**Written exercise A**
Return the records verbatim, starting at their first line and ending at the line that contains "124: (306, 313)", with both of those lines included.

**Excerpted text**
........
Can you tell I like CAG/ACC? J



Steve Greenberg

Thin Client Computing

34522 N. Scottsdale Rd D8453

Scottsdale, AZ 85262

(602) 432-8649

www.thinclient.net

steveg@xxxxxxxxxxxxxx


------------------------------

*From:* thin-bounce@xxxxxxxxxxxxx [mailto:thin-bounce@xxxxxxxxxxxxx] *On
Behalf Of *Jeff Pitsch
*Sent:* Tuesday, September 05, 2006 3:37 PM
*To:* thin@xxxxxxxxxxxxx
*Subject:* [THIN] Re: Giving expernal parties access to your Citrix
published applications



Put the external users in their own domain.  I believe the external
connector would work for you although I'm not 100% on how that is licensed
in regards to partners and vendors.  The external connector would cover you
from a CAL perspective.  I also think a segmented fam would be the best way
to handle it.  I would also use CSG/WI (separate installation because of
domain and branding (if you wanted different branding for external users)).
The PS license server could easily be shared if needed.  this is exactly the
scenario that it was designed for.


I have to respectfully disagree with use CAG/AAC. It wouldn't get you any real advantage over simply using WI/CSG. The granularity that AAC is for is controlling the level of trust to your internal network in regards to shares, websites, etc. It sounds more like you want to simply deliver applications and not ahve those users mix with your employees.
........
**Stored data**
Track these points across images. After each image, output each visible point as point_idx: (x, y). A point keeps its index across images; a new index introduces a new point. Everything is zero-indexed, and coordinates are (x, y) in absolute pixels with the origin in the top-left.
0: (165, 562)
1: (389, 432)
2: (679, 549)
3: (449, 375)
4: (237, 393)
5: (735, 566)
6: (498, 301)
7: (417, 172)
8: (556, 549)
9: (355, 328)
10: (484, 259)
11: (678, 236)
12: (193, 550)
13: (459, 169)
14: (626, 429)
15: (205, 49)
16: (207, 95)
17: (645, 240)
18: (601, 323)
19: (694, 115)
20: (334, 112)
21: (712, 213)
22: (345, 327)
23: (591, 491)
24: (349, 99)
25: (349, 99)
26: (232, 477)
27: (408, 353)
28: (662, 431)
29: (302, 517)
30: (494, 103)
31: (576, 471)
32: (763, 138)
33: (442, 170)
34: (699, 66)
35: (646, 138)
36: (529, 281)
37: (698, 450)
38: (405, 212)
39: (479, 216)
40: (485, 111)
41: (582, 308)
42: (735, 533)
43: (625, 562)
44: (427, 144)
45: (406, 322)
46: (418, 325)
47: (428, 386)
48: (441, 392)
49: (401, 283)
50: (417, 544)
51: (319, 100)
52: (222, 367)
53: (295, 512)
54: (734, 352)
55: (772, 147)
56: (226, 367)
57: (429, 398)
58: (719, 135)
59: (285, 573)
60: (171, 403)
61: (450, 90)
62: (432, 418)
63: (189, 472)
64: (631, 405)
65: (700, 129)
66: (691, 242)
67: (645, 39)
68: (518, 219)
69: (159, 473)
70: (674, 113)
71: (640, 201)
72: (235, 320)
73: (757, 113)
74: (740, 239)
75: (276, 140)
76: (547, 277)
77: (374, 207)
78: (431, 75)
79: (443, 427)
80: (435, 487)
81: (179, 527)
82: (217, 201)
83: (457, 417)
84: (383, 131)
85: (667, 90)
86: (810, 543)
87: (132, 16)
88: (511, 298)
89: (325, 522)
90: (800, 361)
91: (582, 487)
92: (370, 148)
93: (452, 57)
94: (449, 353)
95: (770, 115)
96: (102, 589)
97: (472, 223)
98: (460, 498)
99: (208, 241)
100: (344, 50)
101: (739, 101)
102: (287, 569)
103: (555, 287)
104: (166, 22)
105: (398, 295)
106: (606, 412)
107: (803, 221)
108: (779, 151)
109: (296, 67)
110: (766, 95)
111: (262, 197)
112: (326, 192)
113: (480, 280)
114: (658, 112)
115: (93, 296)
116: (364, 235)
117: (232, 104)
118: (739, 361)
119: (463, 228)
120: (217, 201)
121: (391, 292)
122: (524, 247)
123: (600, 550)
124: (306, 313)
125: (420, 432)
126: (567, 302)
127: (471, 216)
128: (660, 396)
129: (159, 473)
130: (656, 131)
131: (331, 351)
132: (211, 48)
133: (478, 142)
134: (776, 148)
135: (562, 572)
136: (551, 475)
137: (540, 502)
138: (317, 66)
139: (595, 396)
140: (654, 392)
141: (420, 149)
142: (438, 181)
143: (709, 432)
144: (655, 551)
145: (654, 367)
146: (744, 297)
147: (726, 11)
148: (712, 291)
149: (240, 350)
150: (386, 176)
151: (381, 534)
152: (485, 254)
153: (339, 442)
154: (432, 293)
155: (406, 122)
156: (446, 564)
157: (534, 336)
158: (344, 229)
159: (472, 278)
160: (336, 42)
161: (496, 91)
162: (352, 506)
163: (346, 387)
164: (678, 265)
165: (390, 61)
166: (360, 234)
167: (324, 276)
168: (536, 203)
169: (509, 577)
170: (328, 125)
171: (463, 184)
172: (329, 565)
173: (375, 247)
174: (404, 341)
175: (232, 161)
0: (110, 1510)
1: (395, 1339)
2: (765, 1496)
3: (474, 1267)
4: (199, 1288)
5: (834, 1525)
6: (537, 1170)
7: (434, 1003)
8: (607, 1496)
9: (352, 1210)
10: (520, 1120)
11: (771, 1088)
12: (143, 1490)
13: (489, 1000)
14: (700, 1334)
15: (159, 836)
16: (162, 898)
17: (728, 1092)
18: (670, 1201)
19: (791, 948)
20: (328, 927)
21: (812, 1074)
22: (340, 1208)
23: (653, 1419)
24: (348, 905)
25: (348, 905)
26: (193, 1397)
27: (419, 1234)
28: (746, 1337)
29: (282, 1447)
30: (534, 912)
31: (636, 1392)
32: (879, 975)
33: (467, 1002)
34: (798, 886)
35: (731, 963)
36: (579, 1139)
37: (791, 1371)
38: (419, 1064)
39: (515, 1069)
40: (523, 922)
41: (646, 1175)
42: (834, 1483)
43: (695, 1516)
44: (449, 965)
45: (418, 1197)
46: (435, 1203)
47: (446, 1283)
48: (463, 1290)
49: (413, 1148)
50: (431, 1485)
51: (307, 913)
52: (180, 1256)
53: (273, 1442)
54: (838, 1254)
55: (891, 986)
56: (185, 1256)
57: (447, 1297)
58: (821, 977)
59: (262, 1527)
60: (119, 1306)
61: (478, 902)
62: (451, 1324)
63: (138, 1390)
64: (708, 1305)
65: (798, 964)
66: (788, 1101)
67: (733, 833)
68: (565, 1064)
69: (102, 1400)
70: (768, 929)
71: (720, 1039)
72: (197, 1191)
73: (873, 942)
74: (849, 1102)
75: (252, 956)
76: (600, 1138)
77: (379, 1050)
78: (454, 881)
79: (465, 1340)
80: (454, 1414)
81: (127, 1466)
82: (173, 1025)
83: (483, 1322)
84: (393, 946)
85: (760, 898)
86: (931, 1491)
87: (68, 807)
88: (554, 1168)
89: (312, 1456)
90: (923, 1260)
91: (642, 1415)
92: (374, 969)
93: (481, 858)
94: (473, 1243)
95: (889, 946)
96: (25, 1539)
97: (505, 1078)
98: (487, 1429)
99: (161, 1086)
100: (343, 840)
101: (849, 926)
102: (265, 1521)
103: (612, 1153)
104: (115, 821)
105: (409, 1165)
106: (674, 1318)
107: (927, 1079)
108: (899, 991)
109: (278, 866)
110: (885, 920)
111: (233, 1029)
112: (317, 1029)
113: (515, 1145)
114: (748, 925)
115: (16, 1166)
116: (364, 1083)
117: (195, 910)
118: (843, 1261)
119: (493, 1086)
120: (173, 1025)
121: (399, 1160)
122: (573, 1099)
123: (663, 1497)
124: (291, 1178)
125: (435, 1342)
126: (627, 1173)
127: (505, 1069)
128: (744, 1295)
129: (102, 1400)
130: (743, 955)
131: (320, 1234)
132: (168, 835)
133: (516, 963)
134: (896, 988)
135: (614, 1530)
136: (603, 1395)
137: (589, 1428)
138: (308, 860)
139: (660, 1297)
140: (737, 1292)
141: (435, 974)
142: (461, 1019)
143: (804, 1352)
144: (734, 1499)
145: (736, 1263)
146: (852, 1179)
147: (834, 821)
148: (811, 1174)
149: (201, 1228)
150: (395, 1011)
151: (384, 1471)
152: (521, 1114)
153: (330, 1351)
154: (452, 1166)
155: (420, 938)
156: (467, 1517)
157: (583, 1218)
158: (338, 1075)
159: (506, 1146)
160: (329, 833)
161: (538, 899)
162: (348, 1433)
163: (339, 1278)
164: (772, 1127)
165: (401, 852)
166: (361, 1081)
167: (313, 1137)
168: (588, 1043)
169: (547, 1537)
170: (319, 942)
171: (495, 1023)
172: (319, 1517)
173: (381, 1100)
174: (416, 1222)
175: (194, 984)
........
**Written exercise B**
Answer these questions about the mailing-list excerpt above:
(i) In what city and state is Thin Client Computing located?
(ii) On what date was the quoted message sent?
(iii) According to the quoted message, where should the external users be put?

**Task response A**
Track these points across images. After each image, output each visible point as point_idx: (x, y). A point keeps its index across images; a new index introduces a new point. Everything is zero-indexed, and coordinates are (x, y) in absolute pixels with the origin in the top-left.
0: (165, 562)
1: (389, 432)
2: (679, 549)
3: (449, 375)
4: (237, 393)
5: (735, 566)
6: (498, 301)
7: (417, 172)
8: (556, 549)
9: (355, 328)
10: (484, 259)
11: (678, 236)
12: (193, 550)
13: (459, 169)
14: (626, 429)
15: (205, 49)
16: (207, 95)
17: (645, 240)
18: (601, 323)
19: (694, 115)
20: (334, 112)
21: (712, 213)
22: (345, 327)
23: (591, 491)
24: (349, 99)
25: (349, 99)
26: (232, 477)
27: (408, 353)
28: (662, 431)
29: (302, 517)
30: (494, 103)
31: (576, 471)
32: (763, 138)
33: (442, 170)
34: (699, 66)
35: (646, 138)
36: (529, 281)
37: (698, 450)
38: (405, 212)
39: (479, 216)
40: (485, 111)
41: (582, 308)
42: (735, 533)
43: (625, 562)
44: (427, 144)
45: (406, 322)
46: (418, 325)
47: (428, 386)
48: (441, 392)
49: (401, 283)
50: (417, 544)
51: (319, 100)
52: (222, 367)
53: (295, 512)
54: (734, 352)
55: (772, 147)
56: (226, 367)
57: (429, 398)
58: (719, 135)
59: (285, 573)
60: (171, 403)
61: (450, 90)
62: (432, 418)
63: (189, 472)
64: (631, 405)
65: (700, 129)
66: (691, 242)
67: (645, 39)
68: (518, 219)
69: (159, 473)
70: (674, 113)
71: (640, 201)
72: (235, 320)
73: (757, 113)
74: (740, 239)
75: (276, 140)
76: (547, 277)
77: (374, 207)
78: (431, 75)
79: (443, 427)
80: (435, 487)
81: (179, 527)
82: (217, 201)
83: (457, 417)
84: (383, 131)
85: (667, 90)
86: (810, 543)
87: (132, 16)
88: (511, 298)
89: (325, 522)
90: (800, 361)
91: (582, 487)
92: (370, 148)
93: (452, 57)
94: (449, 353)
95: (770, 115)
96: (102, 589)
97: (472, 223)
98: (460, 498)
99: (208, 241)
100: (344, 50)
101: (739, 101)
102: (287, 569)
103: (555, 287)
104: (166, 22)
105: (398, 295)
106: (606, 412)
107: (803, 221)
108: (779, 151)
109: (296, 67)
110: (766, 95)
111: (262, 197)
112: (326, 192)
113: (480, 280)
114: (658, 112)
115: (93, 296)
116: (364, 235)
117: (232, 104)
118: (739, 361)
119: (463, 228)
120: (217, 201)
121: (391, 292)
122: (524, 247)
123: (600, 550)
124: (306, 313)

**Task response B**
(i) Scottsdale, AZ
(ii) Tuesday, September 05, 2006
(iii) In their own domain